1- Impôt sur le Revenu : Faut-il revoir la redistributivité de l'impôt sur le revenu et dans quel sens ?
2- Allocations Familiales : Faut-il continuer d'exonérer les allocations familiales de l'impôt sur le revenu ? Doivent-elle à l'avenir être accorder et niveler sous conditions de ressources ?
3- Stock-options : Considérant que les stock-options sont une composante du revenu de ceux qui en bénéficient, doivent-elles continuer à être exonérées de cotisations sociales sur la plus-value d’acquisition ? (pour plus d'explications, lire ici)
4- Droits de succession : Un héritage étant un revenu pour son bénéficiaire, faut-il rétablir l'impôt sur les successions ? Faut-il prévoir un plafond d'exonération et à quel niveau ?
5- TVA : La TVA étant l'impôt le moins redistributif, faut-il aller vers une réduction des taux de la TVA ?
6- Charges Sociales : Faut-il changer l'assiette des charges sociales depuis la masse salariale vers la valeur ajoutée - en prenant soin de revenir sur l'ensemble des exonérations ?
7- ISF : Faut-il revoir l'Impôt sur la Fortune et dans quel sens ?
8- Taxe sur les transactions financières : Êtes vous favorable à ce que la France plaide pour l'instauration en Europe d'une taxe type Tobbin sur les transactions financières spéculatives ?
9- Le temps de travail : Pensez-vous que la réduction du temps de travail est un processus historique qui va dans le sens du progrès social ?
10- La croissance du PIB : Compte-tenu de la raréfaction de la ressource, pensez-vous que les socialistes doivent continuer de considérer la croissance du PIB comme un objectif économique source de progrès social ?

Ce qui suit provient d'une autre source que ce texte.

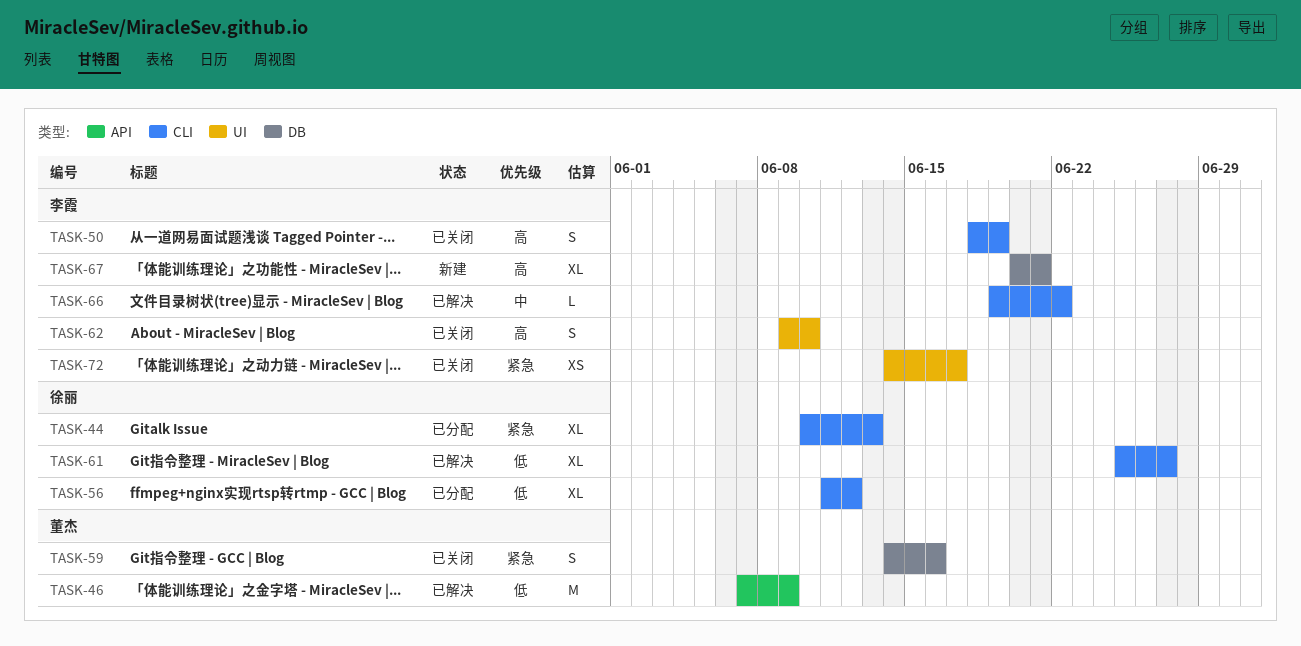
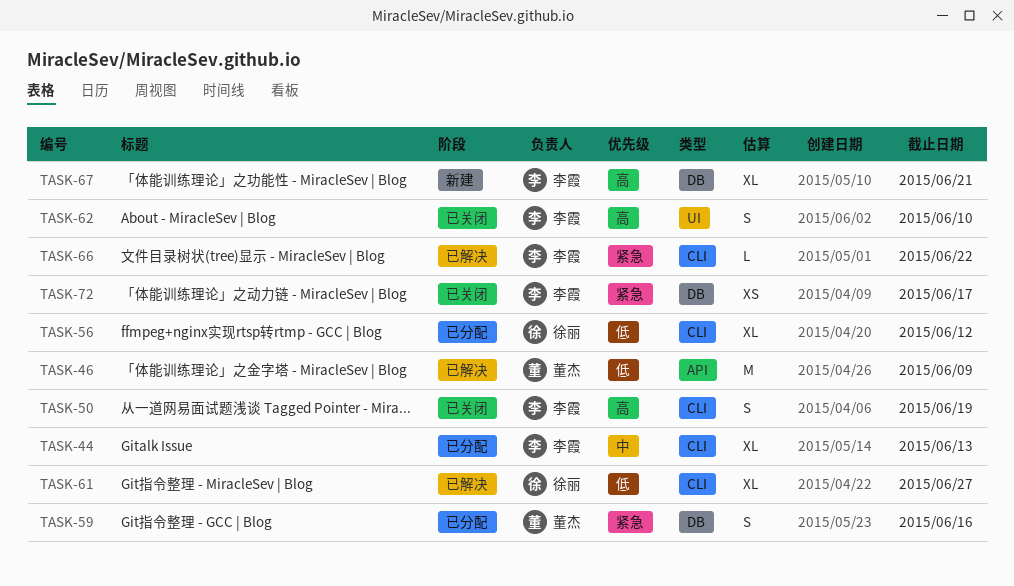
TASK-44, owner: 徐丽 -> 李霞
TASK-44, priority: 紧急 -> 中
TASK-59, status: 已关闭 -> 已分配
TASK-66, priority: 中 -> 紧急
TASK-72, label: UI -> DB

Les dix auxquels je m'adresse plus spécifiquement ne répondront peut-pêtre pas, et sans doute pas ici, mais vous ? Il serait très intéressant de savoir enfin ce qui nous sépare sur le fond de ces questions... de sortir une bonne fois de ce positionnement pro-untel ou pro-unetelle que quant à moi je présume largement artificiel, pour ne pas dire instinctif.